-- TASK DATA follows --
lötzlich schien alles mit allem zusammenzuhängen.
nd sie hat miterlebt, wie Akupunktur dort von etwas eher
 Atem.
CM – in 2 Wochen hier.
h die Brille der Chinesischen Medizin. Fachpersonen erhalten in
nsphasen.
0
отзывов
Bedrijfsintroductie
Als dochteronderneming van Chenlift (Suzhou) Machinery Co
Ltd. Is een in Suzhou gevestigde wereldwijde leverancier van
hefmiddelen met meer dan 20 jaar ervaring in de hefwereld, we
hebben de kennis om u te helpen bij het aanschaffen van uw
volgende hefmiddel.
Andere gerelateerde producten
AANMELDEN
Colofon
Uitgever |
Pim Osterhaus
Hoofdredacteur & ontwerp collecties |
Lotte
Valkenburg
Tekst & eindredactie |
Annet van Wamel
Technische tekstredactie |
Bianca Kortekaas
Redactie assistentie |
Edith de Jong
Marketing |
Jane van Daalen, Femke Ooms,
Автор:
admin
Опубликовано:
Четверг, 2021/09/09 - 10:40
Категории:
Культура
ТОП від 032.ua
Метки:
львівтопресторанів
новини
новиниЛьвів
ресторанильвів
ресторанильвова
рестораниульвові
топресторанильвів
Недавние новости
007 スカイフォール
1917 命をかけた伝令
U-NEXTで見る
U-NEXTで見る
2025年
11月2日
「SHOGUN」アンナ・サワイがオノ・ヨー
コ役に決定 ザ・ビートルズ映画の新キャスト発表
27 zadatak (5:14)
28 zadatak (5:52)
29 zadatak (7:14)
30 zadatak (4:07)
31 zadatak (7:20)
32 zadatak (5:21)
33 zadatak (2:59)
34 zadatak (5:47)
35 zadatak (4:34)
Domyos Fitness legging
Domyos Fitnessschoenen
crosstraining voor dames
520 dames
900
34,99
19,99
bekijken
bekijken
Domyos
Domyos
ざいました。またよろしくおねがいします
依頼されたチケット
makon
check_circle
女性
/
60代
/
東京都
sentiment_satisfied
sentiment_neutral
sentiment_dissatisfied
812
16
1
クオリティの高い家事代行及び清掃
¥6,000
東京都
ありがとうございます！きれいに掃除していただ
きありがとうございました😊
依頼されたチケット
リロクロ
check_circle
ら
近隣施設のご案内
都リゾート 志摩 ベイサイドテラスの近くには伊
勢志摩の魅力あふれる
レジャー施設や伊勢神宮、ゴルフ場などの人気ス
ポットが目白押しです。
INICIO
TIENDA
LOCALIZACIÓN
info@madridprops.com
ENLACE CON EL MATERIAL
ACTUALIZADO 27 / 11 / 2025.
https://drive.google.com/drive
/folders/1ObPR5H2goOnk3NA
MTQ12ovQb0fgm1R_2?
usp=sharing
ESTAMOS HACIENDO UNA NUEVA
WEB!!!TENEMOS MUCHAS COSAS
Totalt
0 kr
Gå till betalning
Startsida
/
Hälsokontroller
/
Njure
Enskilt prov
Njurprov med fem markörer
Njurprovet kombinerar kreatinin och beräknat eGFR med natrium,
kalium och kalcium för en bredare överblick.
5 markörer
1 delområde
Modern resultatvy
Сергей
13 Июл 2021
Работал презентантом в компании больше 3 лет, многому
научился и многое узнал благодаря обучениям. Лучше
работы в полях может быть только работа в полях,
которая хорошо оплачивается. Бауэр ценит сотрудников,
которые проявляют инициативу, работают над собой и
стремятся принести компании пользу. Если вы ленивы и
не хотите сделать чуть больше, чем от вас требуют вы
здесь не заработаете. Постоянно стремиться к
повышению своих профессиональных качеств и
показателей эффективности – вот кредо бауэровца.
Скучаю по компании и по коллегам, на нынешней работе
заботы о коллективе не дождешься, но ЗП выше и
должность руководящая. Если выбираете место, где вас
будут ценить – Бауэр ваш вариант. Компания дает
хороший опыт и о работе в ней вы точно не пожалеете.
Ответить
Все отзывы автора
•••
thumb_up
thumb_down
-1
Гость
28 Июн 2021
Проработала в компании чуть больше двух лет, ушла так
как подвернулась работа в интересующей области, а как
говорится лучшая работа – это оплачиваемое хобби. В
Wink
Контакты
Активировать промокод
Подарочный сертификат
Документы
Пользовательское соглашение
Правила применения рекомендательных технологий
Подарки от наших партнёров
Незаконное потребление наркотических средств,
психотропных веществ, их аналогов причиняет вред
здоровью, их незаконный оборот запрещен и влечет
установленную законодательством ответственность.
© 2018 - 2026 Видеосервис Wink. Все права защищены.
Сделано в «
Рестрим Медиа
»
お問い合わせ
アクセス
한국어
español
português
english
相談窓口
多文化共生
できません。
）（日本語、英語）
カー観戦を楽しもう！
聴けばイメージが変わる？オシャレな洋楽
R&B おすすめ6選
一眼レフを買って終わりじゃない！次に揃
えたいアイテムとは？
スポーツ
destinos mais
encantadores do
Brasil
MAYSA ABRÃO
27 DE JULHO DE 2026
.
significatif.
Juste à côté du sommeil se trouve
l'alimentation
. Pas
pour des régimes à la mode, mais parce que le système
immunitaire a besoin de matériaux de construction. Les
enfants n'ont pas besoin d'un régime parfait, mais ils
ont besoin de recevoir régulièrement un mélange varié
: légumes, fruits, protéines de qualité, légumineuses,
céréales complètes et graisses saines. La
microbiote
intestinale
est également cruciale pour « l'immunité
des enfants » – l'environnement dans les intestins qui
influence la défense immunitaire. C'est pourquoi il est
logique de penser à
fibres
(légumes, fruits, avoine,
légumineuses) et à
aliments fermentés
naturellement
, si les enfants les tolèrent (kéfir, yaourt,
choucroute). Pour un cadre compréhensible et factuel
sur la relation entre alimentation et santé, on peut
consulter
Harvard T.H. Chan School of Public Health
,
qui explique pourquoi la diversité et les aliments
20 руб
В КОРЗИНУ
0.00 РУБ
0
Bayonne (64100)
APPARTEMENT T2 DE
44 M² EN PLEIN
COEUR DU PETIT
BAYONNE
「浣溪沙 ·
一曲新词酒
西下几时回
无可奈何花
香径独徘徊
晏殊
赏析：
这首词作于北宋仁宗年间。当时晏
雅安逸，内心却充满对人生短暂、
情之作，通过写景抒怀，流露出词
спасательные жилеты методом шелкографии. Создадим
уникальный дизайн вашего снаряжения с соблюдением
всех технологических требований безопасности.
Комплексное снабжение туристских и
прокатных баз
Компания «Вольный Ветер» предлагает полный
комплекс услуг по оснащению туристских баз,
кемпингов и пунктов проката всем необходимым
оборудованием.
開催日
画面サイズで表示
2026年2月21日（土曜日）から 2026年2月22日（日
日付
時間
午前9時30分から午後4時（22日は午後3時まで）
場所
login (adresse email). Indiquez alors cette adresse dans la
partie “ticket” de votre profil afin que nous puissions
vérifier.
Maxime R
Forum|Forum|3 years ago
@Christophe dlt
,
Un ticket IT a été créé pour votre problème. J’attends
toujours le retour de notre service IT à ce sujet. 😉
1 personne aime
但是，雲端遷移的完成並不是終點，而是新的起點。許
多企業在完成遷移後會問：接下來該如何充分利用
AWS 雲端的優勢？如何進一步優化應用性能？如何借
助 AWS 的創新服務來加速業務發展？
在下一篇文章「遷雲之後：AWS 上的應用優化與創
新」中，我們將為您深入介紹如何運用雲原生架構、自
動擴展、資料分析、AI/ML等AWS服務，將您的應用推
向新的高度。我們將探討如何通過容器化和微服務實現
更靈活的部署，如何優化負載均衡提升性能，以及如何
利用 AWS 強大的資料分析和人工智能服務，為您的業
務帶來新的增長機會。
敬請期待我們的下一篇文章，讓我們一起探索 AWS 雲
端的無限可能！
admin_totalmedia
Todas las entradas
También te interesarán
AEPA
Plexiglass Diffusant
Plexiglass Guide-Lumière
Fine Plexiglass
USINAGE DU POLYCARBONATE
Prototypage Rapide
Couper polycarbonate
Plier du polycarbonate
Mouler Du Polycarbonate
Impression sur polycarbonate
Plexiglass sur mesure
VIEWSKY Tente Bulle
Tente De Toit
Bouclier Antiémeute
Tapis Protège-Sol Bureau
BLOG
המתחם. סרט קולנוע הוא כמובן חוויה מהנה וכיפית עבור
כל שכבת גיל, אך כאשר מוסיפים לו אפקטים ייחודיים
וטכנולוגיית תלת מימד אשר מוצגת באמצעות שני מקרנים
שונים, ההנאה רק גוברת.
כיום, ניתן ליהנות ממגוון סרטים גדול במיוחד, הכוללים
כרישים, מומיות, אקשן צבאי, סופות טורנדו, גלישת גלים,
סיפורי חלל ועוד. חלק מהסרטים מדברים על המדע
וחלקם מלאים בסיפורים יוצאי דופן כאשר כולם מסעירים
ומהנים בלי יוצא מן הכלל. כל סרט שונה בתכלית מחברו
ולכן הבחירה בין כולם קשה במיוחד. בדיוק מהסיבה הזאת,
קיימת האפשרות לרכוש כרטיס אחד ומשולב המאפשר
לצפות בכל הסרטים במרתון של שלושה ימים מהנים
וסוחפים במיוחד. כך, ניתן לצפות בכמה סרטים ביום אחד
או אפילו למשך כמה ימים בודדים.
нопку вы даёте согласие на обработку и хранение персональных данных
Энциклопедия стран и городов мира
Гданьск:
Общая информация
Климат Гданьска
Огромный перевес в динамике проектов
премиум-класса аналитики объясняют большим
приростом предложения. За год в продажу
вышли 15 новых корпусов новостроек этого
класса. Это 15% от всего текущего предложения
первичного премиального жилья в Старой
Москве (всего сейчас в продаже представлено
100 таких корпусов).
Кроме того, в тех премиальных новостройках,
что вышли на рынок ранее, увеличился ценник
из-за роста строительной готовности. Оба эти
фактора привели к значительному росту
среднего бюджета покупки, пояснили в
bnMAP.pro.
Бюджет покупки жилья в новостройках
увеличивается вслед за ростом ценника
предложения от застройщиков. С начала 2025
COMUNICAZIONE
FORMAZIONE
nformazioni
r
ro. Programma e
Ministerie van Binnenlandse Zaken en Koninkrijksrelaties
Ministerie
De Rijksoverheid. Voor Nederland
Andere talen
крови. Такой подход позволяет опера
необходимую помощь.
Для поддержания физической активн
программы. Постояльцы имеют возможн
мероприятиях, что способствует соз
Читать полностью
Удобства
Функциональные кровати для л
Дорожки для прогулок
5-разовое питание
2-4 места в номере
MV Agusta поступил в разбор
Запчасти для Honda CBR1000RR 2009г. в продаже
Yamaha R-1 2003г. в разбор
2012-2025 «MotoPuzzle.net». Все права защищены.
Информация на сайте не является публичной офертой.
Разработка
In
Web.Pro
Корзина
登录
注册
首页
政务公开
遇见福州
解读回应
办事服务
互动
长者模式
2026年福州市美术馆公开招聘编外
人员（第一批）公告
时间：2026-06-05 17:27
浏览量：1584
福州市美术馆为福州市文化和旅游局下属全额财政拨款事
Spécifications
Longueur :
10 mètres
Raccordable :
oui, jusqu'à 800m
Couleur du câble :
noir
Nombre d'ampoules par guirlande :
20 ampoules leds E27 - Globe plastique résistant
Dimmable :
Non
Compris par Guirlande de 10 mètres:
-- TASK DATA concluded --
* [ASSIGNMENT]
Among the lines of the data, which ones contain the word "dames"? Show them.

* [EXERCISE OUTPUT]
crosstraining voor dames
520 dames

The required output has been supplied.